PASSAGE TO READ
In a single calendar year, roughly eight years of Kansas private job growth disappeared. Making matters worse, it occurred after the 2019 economy was already in a perilous position. With 2020 Private-sector job numbers released, Kansas lost roughly 10,000 more private jobs than initially estimated.
As a recap, the monthly jobs reported from the Kansas Labor Department and most media outlets are not the true count of jobs in Kansas. They are, in fact, an estimate, a prediction of what the Kansas Department of Labor (KDOL) thinks businesses will report from their Multiple Worksite Report (MWR). When enough MWRs come in, the federal Bureau of Labor Statistics will revise the job predictions to match.
The chart below compares KDOL’s preliminary jobs report (blue) with the finalized count of jobs from Kansas businesses (orange). For example, in April 2020, the media and KDOL reported that Kansas lost an estimated 11% of private jobs. However, when actual business’ employee & wage reports came in, the April contraction was a 12.4% decline. Taken all together, this means instead of initial reports, Kansas lost 45,650 private jobs from 2019 to 2020, Kansas lost 56,800. That is roughly 10,000 fewer private jobs than initial reports. It strongly suggests the Kansas lockdown had a higher economic cost than expected.
We can observe the devastating effects of the on the chart below. 2019 was already the 3rd slowest job gain over the past decade. It resulted from another government intervention, the biggest tax increase in state history. Meaning that Kansas’ economy was struggling before COVID landed on our shores. Today, eight years of private job growth have disappeared. Kansas has only recovered 62% of the jobs lost from the April 2020 lockdown, with no clear timeframe for a full recovery.

INFORMATION GIVEN
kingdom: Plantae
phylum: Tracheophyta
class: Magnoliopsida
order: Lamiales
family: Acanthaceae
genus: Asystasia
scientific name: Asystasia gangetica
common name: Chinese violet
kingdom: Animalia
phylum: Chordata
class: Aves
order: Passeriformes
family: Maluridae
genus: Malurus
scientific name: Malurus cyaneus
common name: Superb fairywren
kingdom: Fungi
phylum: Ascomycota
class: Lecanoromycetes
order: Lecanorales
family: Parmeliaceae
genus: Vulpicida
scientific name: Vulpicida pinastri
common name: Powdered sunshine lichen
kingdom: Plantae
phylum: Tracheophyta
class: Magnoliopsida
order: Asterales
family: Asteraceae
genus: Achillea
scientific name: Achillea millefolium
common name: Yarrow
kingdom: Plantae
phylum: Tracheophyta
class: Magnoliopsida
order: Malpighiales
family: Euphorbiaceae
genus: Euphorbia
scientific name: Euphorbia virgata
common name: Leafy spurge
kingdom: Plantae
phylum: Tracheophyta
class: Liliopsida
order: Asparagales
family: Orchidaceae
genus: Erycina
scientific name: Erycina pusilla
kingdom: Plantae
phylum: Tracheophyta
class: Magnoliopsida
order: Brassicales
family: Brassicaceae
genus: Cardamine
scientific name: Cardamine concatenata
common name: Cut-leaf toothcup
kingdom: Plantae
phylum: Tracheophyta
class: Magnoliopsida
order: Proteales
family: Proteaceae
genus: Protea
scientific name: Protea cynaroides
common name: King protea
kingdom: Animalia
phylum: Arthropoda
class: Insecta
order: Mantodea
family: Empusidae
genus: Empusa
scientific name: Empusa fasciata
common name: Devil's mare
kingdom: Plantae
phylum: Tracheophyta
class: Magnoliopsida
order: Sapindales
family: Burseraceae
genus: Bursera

WHAT IS EXPECTED
Summarize the text on Kansas private-sector jobs in two sentences.

ANSWER SPACE
In one calendar year, Kansas lost roughly eight years of private job growth and about 10,000 more private jobs than first estimated, since the monthly figures had been estimates that were later revised to match business reports. The state's economy was already struggling in 2019 after the biggest tax increase in state history, and it has recovered only 62% of the jobs lost in the April 2020 lockdown.